**Exercise text**

- - - - - - -

There is no doubt to me, 2 DAW's (which is different to Bos' 2 Box process), Having your Mastering software on the second DAW (2 DAW system) is superior in every way. Its really the preferred hybrid Mastering process and imho, the ultimate way to hybrid mix into a master bus.
If I can use the term best without sounding arrogant... A 2 DAW system such as I describe allows you to mix hardware OTB while being at two different sample rates at the same time. Its truly the ultimate way to break a pro audio workflow down for study.

pcrecord, post: 455348, member: 46460 wrote: I hope one of you could post a comparaison of 1 DAW exported file vs a 2 DAW summing setup.
Every time you mix on a 2 DAW system (not 2 box) you hear exactly what the differences are in real time and can make solid adjustments based on 3 variable points of the 2 DAW workflow in real time.
What is comes down to is being able to hear changes better including the mix going from 96k to Mp3 pretty much in real time. You mix at 96, 192 etc and adjust your mix in real time on DAW2 master section. Its hard to explain all the attributes but there is no doubt to me, if you are going to use two computers, the second DAW should be uncoupled and have mastering software and the hybrid designed monitoring controller there as well. Thus a 2 DAW system. :)

pcrecord, post: 455348, member: 46460 wrote: There must be a definitive difference to engage such investment (2 daw, 2 interfaces, 2 computers..)
Its all about having more ability to hear and insert hardware between two DAW's. Its simple way more fun and fluid. Better workflow. Better way to learn, A/B compare and demystify.

DonnyThompson, post: 455349, member: 46114 wrote: I know one thing for sure...I think we're gonna have a lot of fun doing it.

- - - - - - -

**Data**
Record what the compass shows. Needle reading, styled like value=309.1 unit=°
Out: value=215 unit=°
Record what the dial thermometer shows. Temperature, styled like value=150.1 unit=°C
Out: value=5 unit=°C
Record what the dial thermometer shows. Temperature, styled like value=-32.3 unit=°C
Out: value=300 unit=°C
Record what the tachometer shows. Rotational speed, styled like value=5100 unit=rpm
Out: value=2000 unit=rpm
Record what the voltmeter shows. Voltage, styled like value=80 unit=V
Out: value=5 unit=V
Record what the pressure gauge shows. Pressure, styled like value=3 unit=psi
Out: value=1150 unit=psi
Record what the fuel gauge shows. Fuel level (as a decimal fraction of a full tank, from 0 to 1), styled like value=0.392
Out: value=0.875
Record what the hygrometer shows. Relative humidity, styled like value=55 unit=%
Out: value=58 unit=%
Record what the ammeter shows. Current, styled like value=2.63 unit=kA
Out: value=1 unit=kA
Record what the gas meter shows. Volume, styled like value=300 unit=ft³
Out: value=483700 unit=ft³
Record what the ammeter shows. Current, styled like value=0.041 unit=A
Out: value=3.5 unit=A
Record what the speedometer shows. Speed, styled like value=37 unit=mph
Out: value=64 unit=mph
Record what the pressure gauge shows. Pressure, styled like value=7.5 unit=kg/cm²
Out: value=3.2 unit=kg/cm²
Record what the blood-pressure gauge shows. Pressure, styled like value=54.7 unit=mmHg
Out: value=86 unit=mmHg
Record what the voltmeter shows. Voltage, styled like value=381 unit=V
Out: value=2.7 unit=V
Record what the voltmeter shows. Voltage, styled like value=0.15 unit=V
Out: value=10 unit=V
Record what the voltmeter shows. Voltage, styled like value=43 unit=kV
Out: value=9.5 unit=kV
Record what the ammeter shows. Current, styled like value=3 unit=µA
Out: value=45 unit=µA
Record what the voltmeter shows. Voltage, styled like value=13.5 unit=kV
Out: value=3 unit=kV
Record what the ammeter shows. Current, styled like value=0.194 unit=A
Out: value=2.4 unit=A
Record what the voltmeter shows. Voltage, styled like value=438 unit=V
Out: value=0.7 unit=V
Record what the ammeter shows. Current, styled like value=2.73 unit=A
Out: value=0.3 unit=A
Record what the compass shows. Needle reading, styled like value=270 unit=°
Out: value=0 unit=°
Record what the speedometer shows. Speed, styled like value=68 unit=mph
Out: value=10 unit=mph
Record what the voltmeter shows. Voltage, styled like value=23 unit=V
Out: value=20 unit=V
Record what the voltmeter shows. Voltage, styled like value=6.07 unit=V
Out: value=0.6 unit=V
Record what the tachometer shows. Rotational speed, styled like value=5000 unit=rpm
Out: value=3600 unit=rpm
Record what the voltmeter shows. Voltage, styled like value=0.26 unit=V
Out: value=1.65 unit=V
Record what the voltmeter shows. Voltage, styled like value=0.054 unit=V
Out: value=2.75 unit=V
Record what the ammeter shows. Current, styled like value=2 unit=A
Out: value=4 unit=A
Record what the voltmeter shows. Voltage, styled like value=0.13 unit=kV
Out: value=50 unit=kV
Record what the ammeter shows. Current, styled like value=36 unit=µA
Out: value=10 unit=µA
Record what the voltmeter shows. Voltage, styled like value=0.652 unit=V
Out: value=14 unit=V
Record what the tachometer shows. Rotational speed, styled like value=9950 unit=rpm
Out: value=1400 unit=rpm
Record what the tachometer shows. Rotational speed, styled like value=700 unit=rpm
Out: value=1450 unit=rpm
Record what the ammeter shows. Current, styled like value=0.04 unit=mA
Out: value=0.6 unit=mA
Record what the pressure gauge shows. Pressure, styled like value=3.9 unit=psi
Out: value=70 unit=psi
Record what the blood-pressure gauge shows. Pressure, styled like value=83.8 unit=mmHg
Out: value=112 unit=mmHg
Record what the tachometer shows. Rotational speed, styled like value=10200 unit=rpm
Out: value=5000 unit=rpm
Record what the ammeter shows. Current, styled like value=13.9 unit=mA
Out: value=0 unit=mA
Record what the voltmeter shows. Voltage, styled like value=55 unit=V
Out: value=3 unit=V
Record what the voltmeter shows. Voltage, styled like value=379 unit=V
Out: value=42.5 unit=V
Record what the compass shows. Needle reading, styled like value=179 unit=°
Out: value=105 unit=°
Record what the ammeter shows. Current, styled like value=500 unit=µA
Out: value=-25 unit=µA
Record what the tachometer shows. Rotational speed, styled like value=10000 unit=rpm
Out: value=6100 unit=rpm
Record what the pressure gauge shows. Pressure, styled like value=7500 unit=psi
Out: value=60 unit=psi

- - - - - - -

**What to do**
**A.** In the forum excerpt, what does a 2 DAW system allow you to do while mixing hardware OTB?
**B.** Repeat the forum excerpt, starting with "If I can use" and going on through "workflow in real time.".
You can leave the items aside; nothing here depends on them.

**Your written answers**
**A.** It allows you to be at two different sample rates at the same time.

**B.**
If I can use the term best without sounding arrogant... A 2 DAW system such as I describe allows you to mix hardware OTB while being at two different sample rates at the same time. Its truly the ultimate way to break a pro audio workflow down for study.

pcrecord, post: 455348, member: 46460 wrote: I hope one of you could post a comparaison of 1 DAW exported file vs a 2 DAW summing setup.
Every time you mix on a 2 DAW system (not 2 box) you hear exactly what the differences are in real time and can make solid adjustments based on 3 variable points of the 2 DAW workflow in real time.